What is the "umask"? How can I set it?
Novell Cool Solutions: Trench
By Christian Boltz
Digg This -
Posted: 22 Feb 2006
The umask defines the permissions a new file will get - or better: the permissions it will not get.
You can display the current umask numeric and as text:
user@host:~ $ umask 0027 user@host:~ $ umask -S u=rwx,g=rx,o=
The numbers mean the following:
0 0 2 7 | | | '--> permissions for others (o) | | '--> permissions for the group (g) | '--> permissions for the owner (user, u) '--> special permissions (SUID, SGID, sticky) - always 0 in umask
The digits for user, group and others are the sum of:
- 1 - execute permission (x)
- 2 - write permission (w)
- 4 - read permission (r)
Therefore umask 0027 means:
- all permissions for the file owner (user)
- no write permissions (but read and execute permissions) for the group
- no permissions for others
You can specify the umask with the command umask 0027. The number can vary, of course. The umask you define this way is valid in the current shell and all child processes. If you set the umask in ~/.profile, it is valid for the whole time you are logged in. If you define it in a xterm, it is only valid for everything you do in this xterm.
If you want to define the umask for a specific directory (example: group write permissions for a directory you use together with your colleges), you'll become sweating when using the umask command because it is always valid for all directories.
The solution of this problem is setting a default ACL. The following command ensures that all new files in /home/shared/ have all permissions (including write permissions) set for the group:
setfacl -d -m mask:007 /home/shared/
You should also set the sgid-bit for the directory and choose the wanted group using chgrp:
chgrp the_team /home/shared/ chmod g+s /home/shared/
If /home/shared/ already contains subdirectories, you have to change their permissions as well.
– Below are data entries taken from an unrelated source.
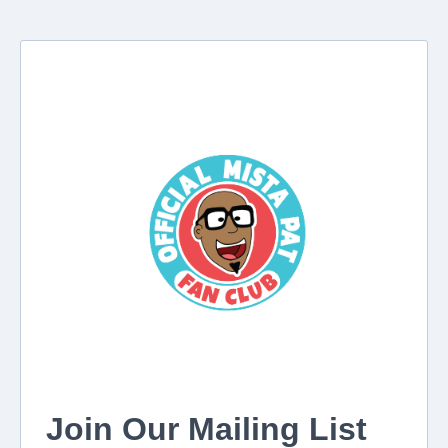
Join Our Mailing List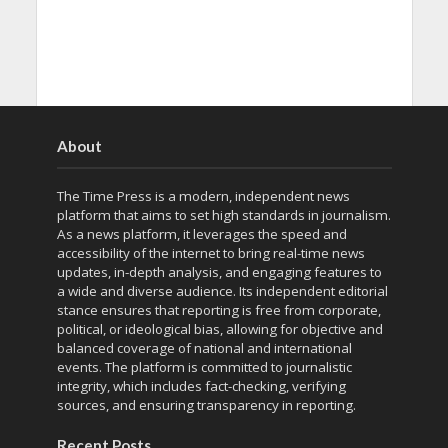
About
The Time Press is a modern, independent news
platform that aims to set high standards in journalism.
As a news platform, it leverages the speed and
accessibility of the internet to bring real-time news
updates, in-depth analysis, and engaging features to
a wide and diverse audience. Its independent editorial
stance ensures that reporting is free from corporate,
political, or ideological bias, allowing for objective and
balanced coverage of national and international
events. The platform is committed to journalistic
integrity, which includes fact-checking, verifying
sources, and ensuring transparency in reporting.
Recent Posts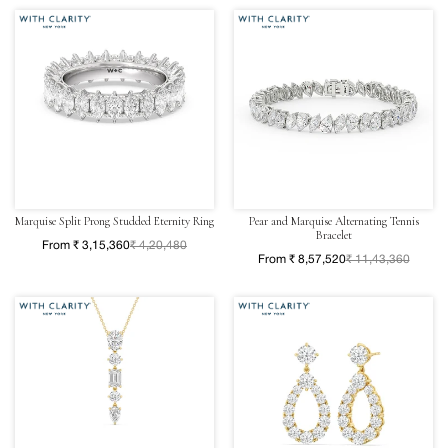
Marquise Split Prong Studded Eternity Ring
Pear and Marquise Alternating Tennis
Bracelet
From ₹ 3,15,360
₹ 4,20,480
From ₹ 8,57,520
₹ 11,43,360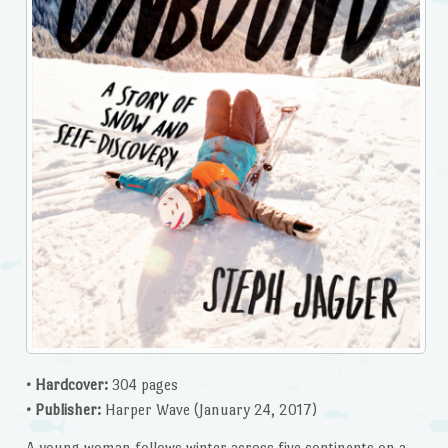
• Hardcover:
304 pages
• Publisher:
Harper Wave (January 24, 2017)
A young woman follows winter across five continents on a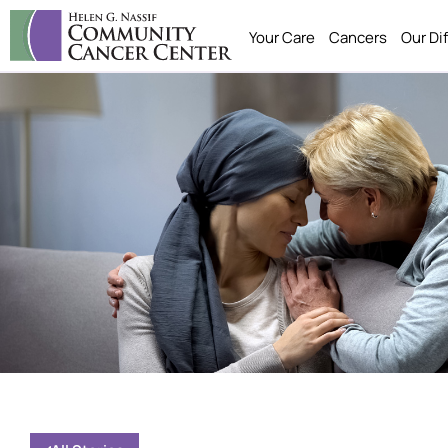
Your Care
Cancers
Our Di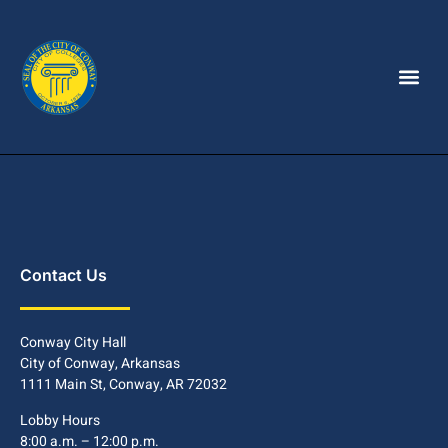
Contact Us
Conway City Hall
City of Conway, Arkansas
1111 Main St, Conway, AR 72032
Lobby Hours
8:00 a.m. – 12:00 p.m.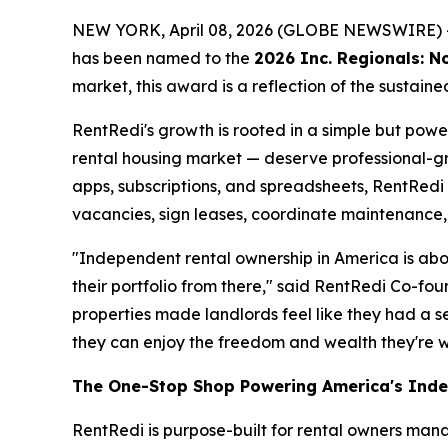
NEW YORK, April 08, 2026 (GLOBE NEWSWIRE) 
has been named to the
2026 Inc. Regionals: No
market, this award is a reflection of the sustai
RentRedi's growth is rooted in a simple but pow
rental housing market — deserve professional-gra
apps, subscriptions, and spreadsheets, RentRedi
vacancies, sign leases, coordinate maintenance, 
"Independent rental ownership in America is abou
their portfolio from there," said RentRedi Co-
properties made landlords feel like they had a s
they can enjoy the freedom and wealth they're w
The One-Stop Shop Powering America's Ind
RentRedi is purpose-built for rental owners mana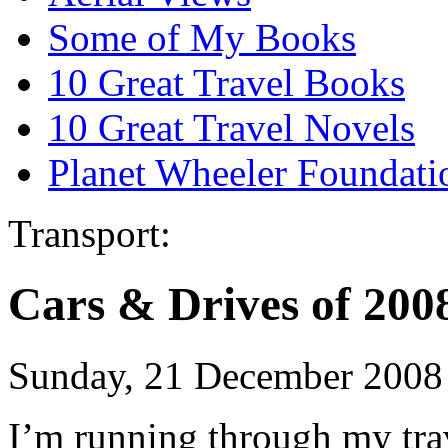
Some of My Books
10 Great Travel Books
10 Great Travel Novels
Planet Wheeler Foundati
Transport:
Cars & Drives of 200
Sunday, 21 December 2008
I’m running through my trav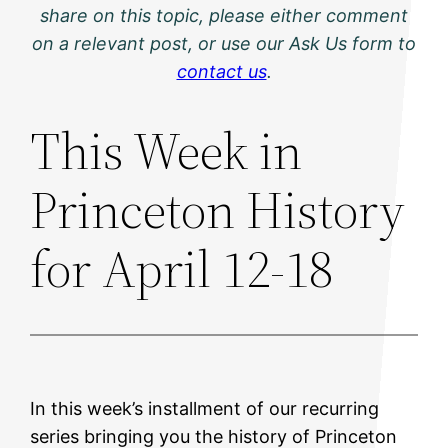
share on this topic, please either comment
on a relevant post, or use our Ask Us form to
contact us
.
This Week in
Princeton History
for April 12-18
In this week’s installment of our recurring
series bringing you the history of Princeton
Tip: all mentioned commands know the -R option.
Starting with KDE 3.5 (which will be contained in the upcoming SUSE Linux 10.1) you can easily define ACLs using the file properties dialog.
If you want to access /home/shared/ only using samba, you can instead use the directory mask and create mask for the share (be warned: samba doesn't use the inverted permission mask as umask does!). You should also set the force group option.